Getting Started
Entitlements and Access
How Portal, SDK visibility, service credentials, offline licenses, and key management all map back to the same enterprise entitlements
Use this page when a user asks one of these questions:
- Why does one product show up in Portal but another does not?
- Why does the SDK catalog hide some packages or quickstarts?
- When should a team use a service credential versus an offline license?
- Where does Key Management fit into the runtime story?
- Where should an operator verify what the enterprise is actually entitled to use?
The one-page rule
Start in the Portal license overview:
- Account → Account Settings → Product subscriptions
- Account → Billing & Usage (admin)
- Home product cards, which show which surfaces are unlocked for your enterprise
That overview is the source of truth for:
- which products are licensed for the enterprise
- which SDK cards and downloads stay visible on Develop → SDK
- which teams should use Develop → Credentials
- which teams should use Admin → Local SDK License
- which teams should use Admin → Key Management
If a product card, SDK package, or quickstart is missing, confirm the license state in Account Settings or Billing & Usage first. Do not debug routes or credentials until the entitlement is confirmed.
What each access surface means
| Portal surface | Use it for | Backing model |
|---|---|---|
| Develop → Credentials | Hosted runtime calls to Gateway, Discover, AgentIQ, Code Prism, and other service-backed clients | Project-scoped service credential plus Keycloak bearer token |
| Admin → Local SDK License | Local and native SDK execution such as native crypto, CEK / KMS, vector, metadata, prompt, and FHE flows | Enterprise offline signed license |
| Admin → Key Management | Browser or SDK-driven key generation, private-key export, public-material registration, CEK / KMS handoff, and FHE rail bootstrap | Customer-generated keys plus hosted session/KMS rails |
| Develop → SDK | Downloading packages, native bundles, and entitlement-filtered SDK catalog items | Filtered by the same entitlement model |
| License overview | Seeing what the enterprise owns and which surfaces are unlocked | Account Settings and Billing & Usage |
Product-to-access mapping
| Product / surface | Primary access path |
|---|---|
| Gateway / VectaX runtime | Service credential + bearer token |
| Discover | Service credential + bearer token |
| AgentIQ / Policy | Service credential + bearer token |
| Code Prism | Service credential + bearer token |
| Native crypto | Offline license |
| Memory / VDB helpers | Offline license for local/native use, service credential for hosted runtime use |
| CEK / KMS | Offline license for local/native use, service credential for hosted runtime use |
| FHE | Offline license |
| Customer-owned prompt/vector/signing keys | Key Management plus offline license or SDK-native flows |
How SDK visibility works
The Portal SDK catalog is entitlement-aware.
That means:
- a product without an active entitlement should not show a quickstart card
- a package that only makes sense for an unlicensed surface should not be shown
- native bundles stay visible only when the enterprise license unlocks those local/native surfaces
- Key Management actions should only appear when the enterprise can actually use the related crypto rails
Recommended operator flow
- Open Account Settings → Product subscriptions or Billing & Usage and confirm the product shows as active or trial.
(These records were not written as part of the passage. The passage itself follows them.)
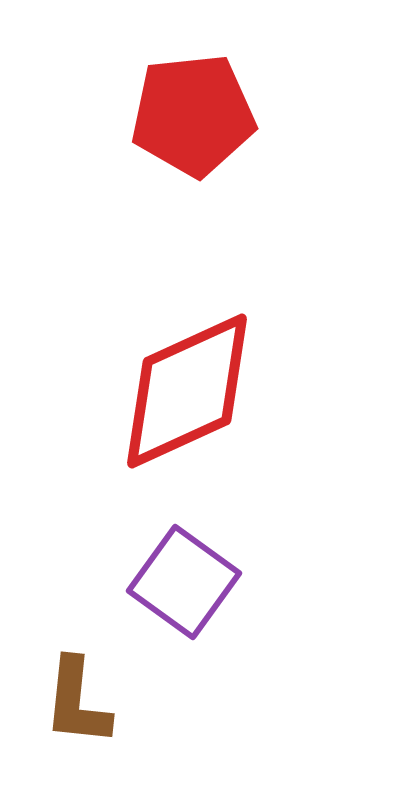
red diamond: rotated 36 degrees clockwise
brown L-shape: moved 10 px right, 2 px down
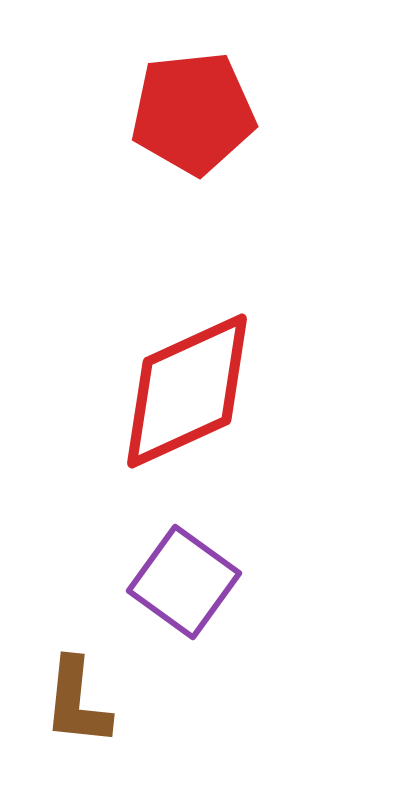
red pentagon: moved 2 px up
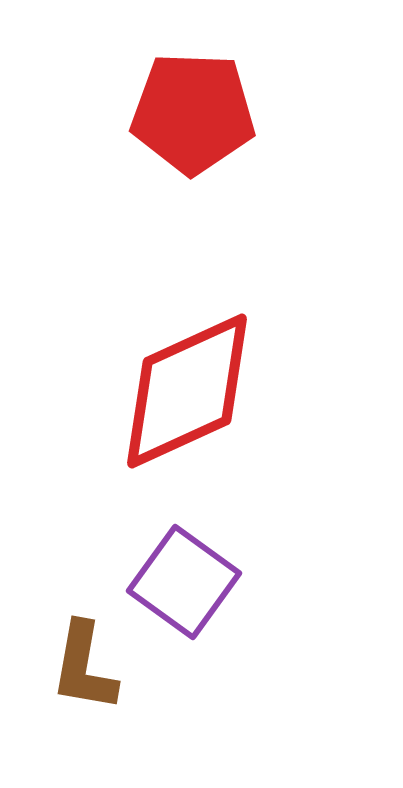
red pentagon: rotated 8 degrees clockwise
brown L-shape: moved 7 px right, 35 px up; rotated 4 degrees clockwise
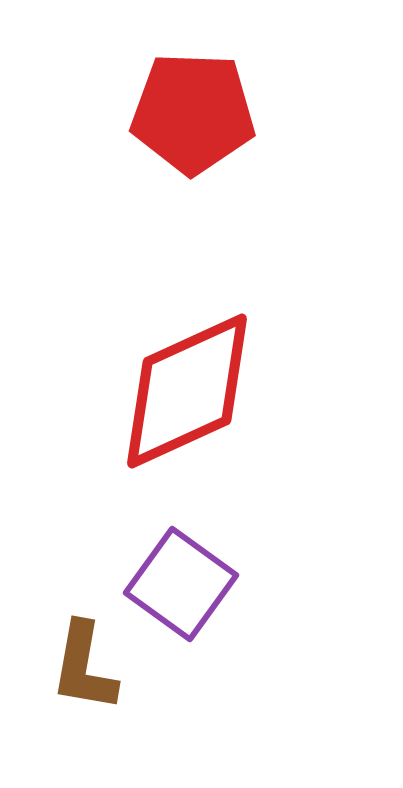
purple square: moved 3 px left, 2 px down
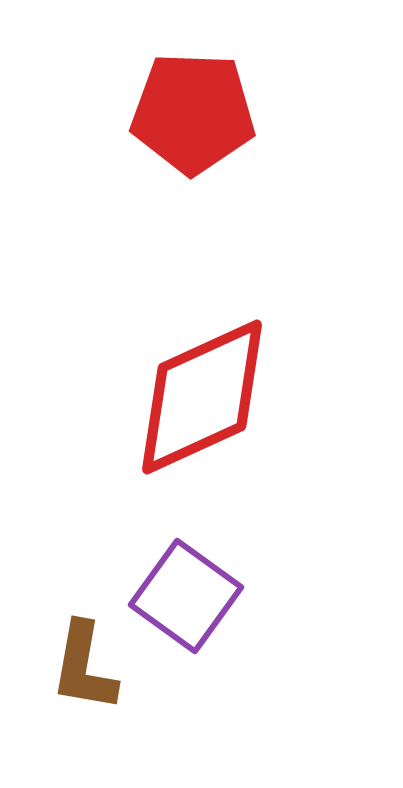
red diamond: moved 15 px right, 6 px down
purple square: moved 5 px right, 12 px down
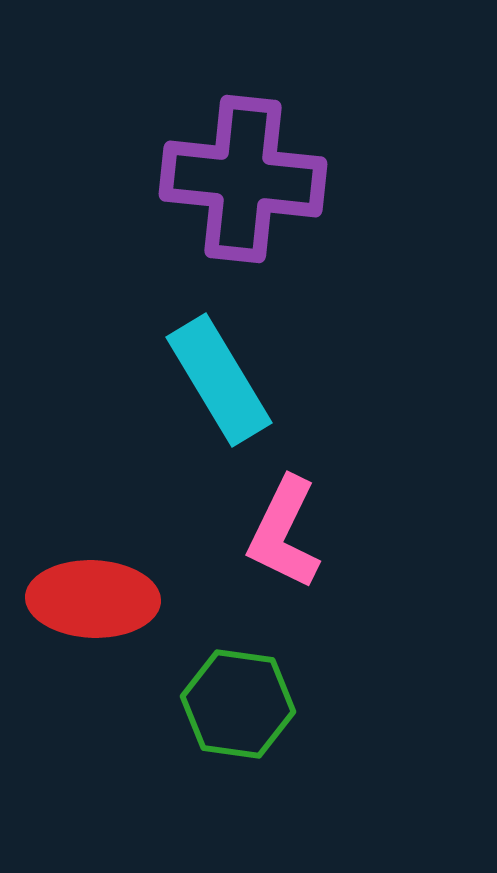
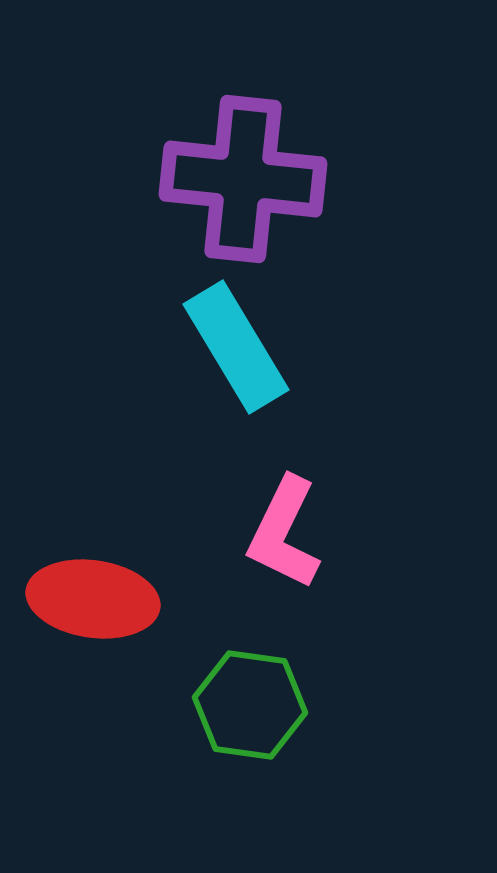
cyan rectangle: moved 17 px right, 33 px up
red ellipse: rotated 6 degrees clockwise
green hexagon: moved 12 px right, 1 px down
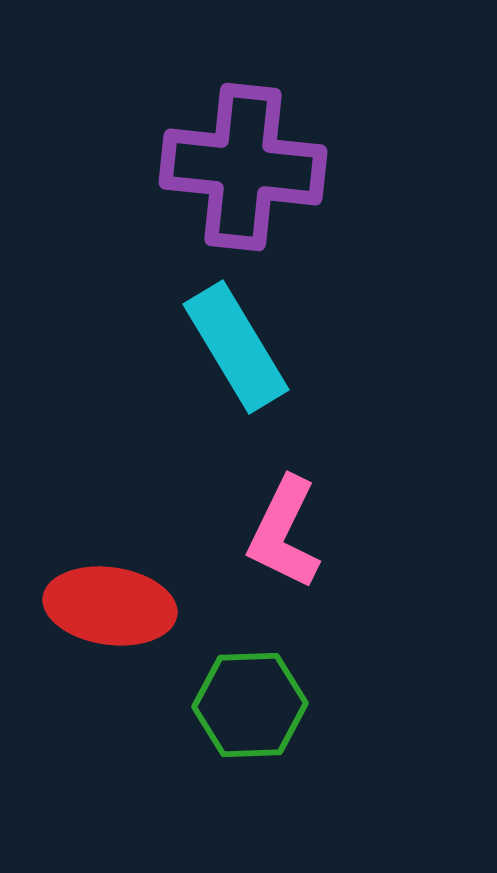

- Decide whether the team needs:
- Develop → Credentials for hosted runtime calls,
- Admin → Local SDK License for local/native execution, or
- Admin → Key Management for customer-generated keys and KMS handoff.
- Open Develop → SDK to download packages, or create/rotate a service credential under Develop → Credentials for the handoff bundle.
- Open Use Mirror → Playground or Use Mirror → Onboarding for the first hosted call and snippets.
- Verify metrics / usage in Use Mirror → Usage or Billing & Usage.